EXERCICES À FAIRE -
a - Pouvez-vous recopier mot pour mot le passage du message de Carême allant de « 1. Comme chaque » à « tous les continents. » ?
b - Quel résumé du message de Carême pouvez-vous donner en deux phrases ?
c - Pouvez-vous poursuivre le message de Carême à partir de l'endroit où il s'arrête ?

EXTRAIT PRÉSENTÉ -
---+---

Chers Frères et Sœurs dans le Christ,  

1. Comme chaque année l’approche du Carême m’offre l’occasion de m’adresser à vous pour vous inviter à profiter de ce temps favorable, de «ce jour du salut» (cf. 2 Co 6, 2). Puissiez-vous le vivre intensément à la fois comme un temps de conversion à Dieu et d’amour de nos frères ! Le Carême en effet nous appelle à un changement total de mentalité et de cœur pour écouter la voix du Seigneur qui nous invite à revenir vers lui pour vivre d’une vie nouvelle et à nous rendre toujours plus sensibles aux souffrances de ceux qui nous entourent.

Cette année, je voudrais plus particulièrement proposer à notre réflexion le problème des expatriés et des réfugiés. L’afflux important et croissant des réfugiés constitue dans le monde où nous vivons une réalité douloureuse qui n’est plus limitée à certaines régions mais s’étend désormais à tous les continents.

Sans patrie, les réfugiés recherchent l’accueil d’autres pays dans ce monde qui est notre maison commune. Peu de réfugiés seulement ont la possibilité de rentrer dans leur pays d’origine à la suite des changements intervenus dans la situation intérieure. Pour les autres, les pénibles difficultés de l’exode, de l’insécurité et de la recherche anxieuse d’une situation convenable se prolongent. Parmi eux, il y a des enfants, des femmes, des veuves, des familles souvent séparées, des jeunes frustrés dans leurs aspirations, des adultes arrachés à leur profession, privés de tous leurs biens matériels, de leur maisons, de leur patrie.

---+---

DONNÉES FOURNIES -
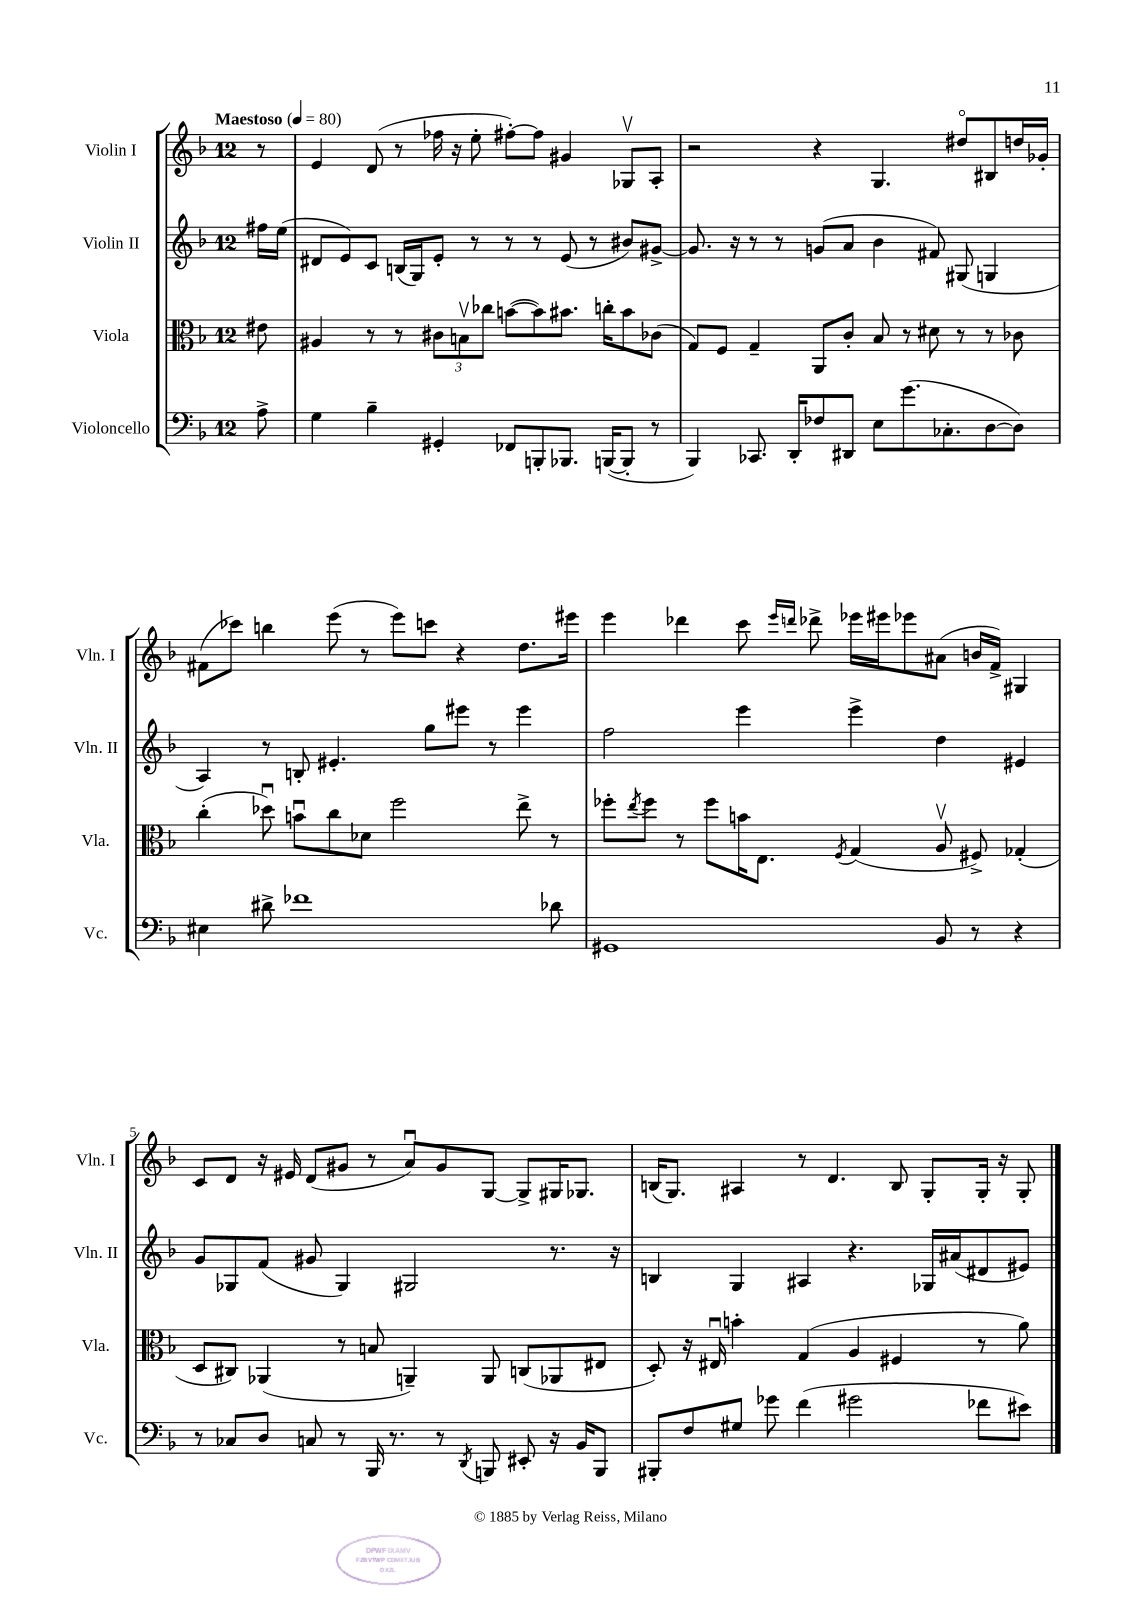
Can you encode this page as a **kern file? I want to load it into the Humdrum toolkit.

**kern	**kern	**kern	**kern
*part4	*part3	*part2	*part1
*staff4	*staff3	*staff2	*staff1
*I"Violoncello	*I"Viola	*I"Violin II	*I"Violin I
*I'Vc.	*I'Vla.	*I'Vln. II	*I'Vln. I
*clefF4	*clefC3	*clefG2	*clefG2
*k[b-]	*k[b-]	*k[b-]	*k[b-]
*M12/8	*M12/8	*M12/8	*M12/8
*MM80	*MM80	*MM80	*MM80
=	=	=	=
!	!	!	!LO:TX:a:B:t=Maestoso
8A^\	8e#X\	16ff#X\LL	8r
.	.	(16ee\JJ	.
=1	=1	=1	=1
4G\	4A#X/	8d#X/L	4e/
.	.	8e/)	.
4B-~\	8r	8c/J	(8d/
.	8r	(16Bn/LL	8r
.	.	16G/J)	.
4GG#X'/	12c#X\L	8e'/J	16ff-X\
.	.	.	16r
.	12Bnv\	.	.
.	.	8r	8ee'\
.	12cc-X\J	.	.
8FF-X/L	([8bn\L	8r	[8ff#X'\L)
8BBBn'/	8b\])	8r	8ff#\J]
8.BBB-X/J	8.b#X\J	(8e/	4g#X/
.	.	8r	.
([16BBBn/KL	16ccn'\KL	.	.
8BBB'/J]	8b#\	8b#X/L)	8G-Xv/L
8r	(8c-X\J	[8g#X^/J	8A'/J
=2	=2	=2	=2
4BBB-/)	8G/L)	8.g#/]	2r
.	8F/J	.	.
.	.	16r	.
8.CC-X/	4G~/	8r	.
.	.	8r	.
16DD'/KL	.	.	.
8F-X/	8AA/L	(8gn/L	4r
8DD#X/J	8c'/J	8a/J	.
8E\L	8B-/	4b-\	4.G/
(8.g\	8r	.	.
.	8d#X\	8f#X/)	.
8.C-X'\	.	.	.
.	8r	(8G#X/	8dd#X/L
[8D\	8r	4Gn/	8B#X/
8D\J])	8c-X\	.	16ddn/L
.	.	.	16g-X'/JJ
!!LO:LB:g=z
=3	=3	=3	=3
4E#X\	(4cc'\	4A/)	(8f#X\L
.	.	.	8ccc-X\J)
8d#X^\	8dd-Xu\)	8r	4bbn\
1f-X	8bnu\L	8Bn'/	.
.	8cc\	4.e#X'/	(8eee\
.	8d-X\J	.	8r
.	2ff\	.	8eee\L)
.	.	8gg\L	8cccn\J
.	.	8eee#X\J	4r
.	.	8r	.
.	8ee^\	4eee#\	8.dd\L
8d-X\	8r	.	.
.	.	.	16eee#X\Jk
=4	=4	=4	=4
1GG#X	8ff-X'\L	2ff\	4eee\
.	8qee/	.	.
.	8ff-\J	.	.
.	8r	.	4ddd-X\
.	8ff-\L	.	.
.	16bn\K	4eee\	8ccc\
.	8.E\J	.	.
.	.	.	16qqeee/LL
.	.	.	16qqdddn/JJ
.	.	.	8ddd-X^\
.	8qF/	.	.
.	(4G/	4eee^\	16eee-X\LL
.	.	.	16eee#X\J
.	.	.	8eee-X\
8BB-/	8Av/	4dd\	(8a#X\J
8r	8F#X^/)	.	16bn/LL
.	.	.	16f^/JJ)
4r	(4G-X'/	4e#X/	4G#X/
!!LO:LB:g=z
=5	=5	=5	=5
8r	8D/L	8g/L	8c/L
8C-X/L	8C#X/J)	8G-X/	8d/J
8D/J	(4AA-X/	(8f/J	16r
.	.	.	16e#X/
8Cn/	.	8g#X/	(8d/L
8r	8r	4G-/)	8g#X/J
16BBB-/	8Bn/	.	8r
8.r	.	.	.
.	4AAn~/)	2G#X/	8au/L)
8r	.	.	8g#/
8qDD/	.	.	.
8BBBn/	8AA/	.	[8G/J
8EE#X'/	(8Cn/L	.	8G^/L]
16r	8AA-X/	8.r	16G#X/K
16BB-/KL	.	.	8.G-X/J
8BBB/J	8E#X/J	.	.
.	.	16r	.
=6	=6	=6	=6
8BBB#X'/L	8D'/)	4Bn/	(16Bn/KL
.	.	.	8.G/J)
8F/	16r	.	.
.	16E#Xu/	.	.
8G#X/J	4bn'\	4G/	4A#X/
8g-X\	.	.	.
(4f\	(4G/	4A#X/	8r
.	.	.	4.d/
2g#X\	4A/	4.r	.
.	4F#X/	.	8B/
.	.	16G-X/LL	8G'/L
.	.	(16a#X/J	.
8f-X\L	8r	8d#X/	16G'/Jk
.	.	.	16r
8e#X\J)	8a\)	8e#X/J)	8G'/
==	==	==	==
*-	*-	*-	*-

---+---

RÉPONSES PROPOSÉES -
a -
1. Comme chaque année l’approche du Carême m’offre l’occasion de m’adresser à vous pour vous inviter à profiter de ce temps favorable, de «ce jour du salut» (cf. 2 Co 6, 2). Puissiez-vous le vivre intensément à la fois comme un temps de conversion à Dieu et d’amour de nos frères ! Le Carême en effet nous appelle à un changement total de mentalité et de cœur pour écouter la voix du Seigneur qui nous invite à revenir vers lui pour vivre d’une vie nouvelle et à nous rendre toujours plus sensibles aux souffrances de ceux qui nous entourent.

Cette année, je voudrais plus particulièrement proposer à notre réflexion le problème des expatriés et des réfugiés. L’afflux important et croissant des réfugiés constitue dans le monde où nous vivons une réalité douloureuse qui n’est plus limitée à certaines régions mais s’étend désormais à tous les continents.

b - À l'approche du Carême, l'auteur invite ses frères et sœurs dans le Christ à vivre ce temps comme une conversion à Dieu et un amour des frères, en devenant plus sensibles aux souffrances de ceux qui les entourent. Il propose cette année de réfléchir au problème des expatriés et des réfugiés, dont l'afflux croissant touche désormais tous les continents et dont peu peuvent rentrer dans leur pays d'origine.

c -
2. Face à l’ampleur et à la gravité de ce problème, tous les membres de l’Église doivent se sentir interpellés, comme disciples de Jésus – Lui qui a connu l’épreuve de l’exil – et comme témoins de l’Évangile. Le lundi de la première semaine de Carême, selon le rite latin, nous lisons dans une page bouleversante de l’Évangile que le Christ lui-même a voulu se reconnaître dans chaque réfugié et s’identifier à chacun d’entre eux : «J’étais un étranger et vous m’avez accueilli… J’étais un étranger et vous ne m’avez pas accueilli» (Mt 25, 35.43).

Ces paroles du Christ doivent nous conduire à un sérieux examen de conscience à propos de notre attitude envers les exilés et les réfugiés. Tous les jours, en effet, nous pouvons les rencontrer dans nos paroisses, dans nos quartiers. Il sont vraiment devenus notre prochain le plus proche. Ils ont besoin de charité, de justice et de solidarité de la part de tous les chrétiens.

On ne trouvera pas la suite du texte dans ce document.